Till it can be shown that another religion to an equal extent, has propagated itself without force amongst totally different races, and in the most distant countries, and has survived equal revolutions of thought and opinion, manners and laws, amongst those who have embraced it, it cannot be said that Christianity is simply like any other religion.
Till it can be shown that the sacred books of other religions have contained predictions as definite and as unlikely to be fulfilled as the success of early Christianity against all the opposition of prejudice and persecution,—its voluntary reception amongst different races, contrary to all the analogies of religious history,—and the continued preservation of the Jews among all nations without forming a part of any,—I cannot think that Christianity is precisely in the condition of any other religion.
Such, gentlemen, were some few of the differences in fact which seemed to me, not less than its theory, to discriminate Christianity from other religions. Had I in those days of my youth, been favored with the views of modern “spiritualism,” I should have added, that till it is shown that some other religion has possessed an equal power of moulding those characters whom Mr. Newman points out as the best examples of “spiritual” religion, and can point to oracles equally pervaded by that “sentiment” which he declares is wanting in Greek philosophers, English Deists, and German Pantheists, but which, he admits, pervades the Bible; till I see the devout men whom he extols produced by other religions, or rather. I ought to say, produced without them (where Christianity however is unknown) by the unaided “spiritual faculty,”—I cannot but think that the position of Christianity is somewhat discriminated both from other religions and from “Naturalism.”

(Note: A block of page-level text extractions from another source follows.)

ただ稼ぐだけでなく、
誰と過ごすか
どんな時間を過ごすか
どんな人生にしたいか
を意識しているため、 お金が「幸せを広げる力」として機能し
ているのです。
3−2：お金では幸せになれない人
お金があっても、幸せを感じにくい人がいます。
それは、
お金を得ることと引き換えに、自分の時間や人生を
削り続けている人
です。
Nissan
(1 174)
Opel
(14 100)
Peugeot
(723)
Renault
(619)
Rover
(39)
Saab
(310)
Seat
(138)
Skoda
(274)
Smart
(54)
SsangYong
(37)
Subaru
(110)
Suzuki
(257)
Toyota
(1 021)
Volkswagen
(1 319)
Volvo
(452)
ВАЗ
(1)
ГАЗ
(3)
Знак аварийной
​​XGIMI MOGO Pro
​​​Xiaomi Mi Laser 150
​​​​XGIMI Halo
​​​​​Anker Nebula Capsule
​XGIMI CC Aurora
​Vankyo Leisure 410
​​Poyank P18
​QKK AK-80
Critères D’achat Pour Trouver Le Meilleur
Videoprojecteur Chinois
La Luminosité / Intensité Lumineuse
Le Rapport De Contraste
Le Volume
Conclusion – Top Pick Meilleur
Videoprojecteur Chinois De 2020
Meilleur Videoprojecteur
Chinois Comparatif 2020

Such, I said, to conclude, was an imperfect outline of some of my early conflicts, and such the cruel mode in which my unbelieving friends laughed at each other’s hypotheses, and left me destitute of any. Finding that they conclusively confuted one another, and perceiving at last that the idea of the superhuman origin of Christianity did, and, as Bishop Butler says, alone can resolve all the difficulties of the subject, I was compelled to forego all the advantages of infidelity, and condescended to “depress” my conscience to the “Biblical standard”! Would to Heaven that it had never been depressed below it!
I am bound to say my auditors listened with courtesy. The conversation was now carried on in little knots: I, who was glad of a rest, was occupied in listening to a conversation between Harrington and his Italian friend, who was urging him to take refuge from such a Babel of discords as his company had uttered, in the only secure asylum. Harrington told him, with the utmost gravity, that one great objection to the Church of Rome was the unseemly liberty she allowed to the right of private judgment; that he found in her communion distractions the most perplexing, especially as between English and foreign Romanists!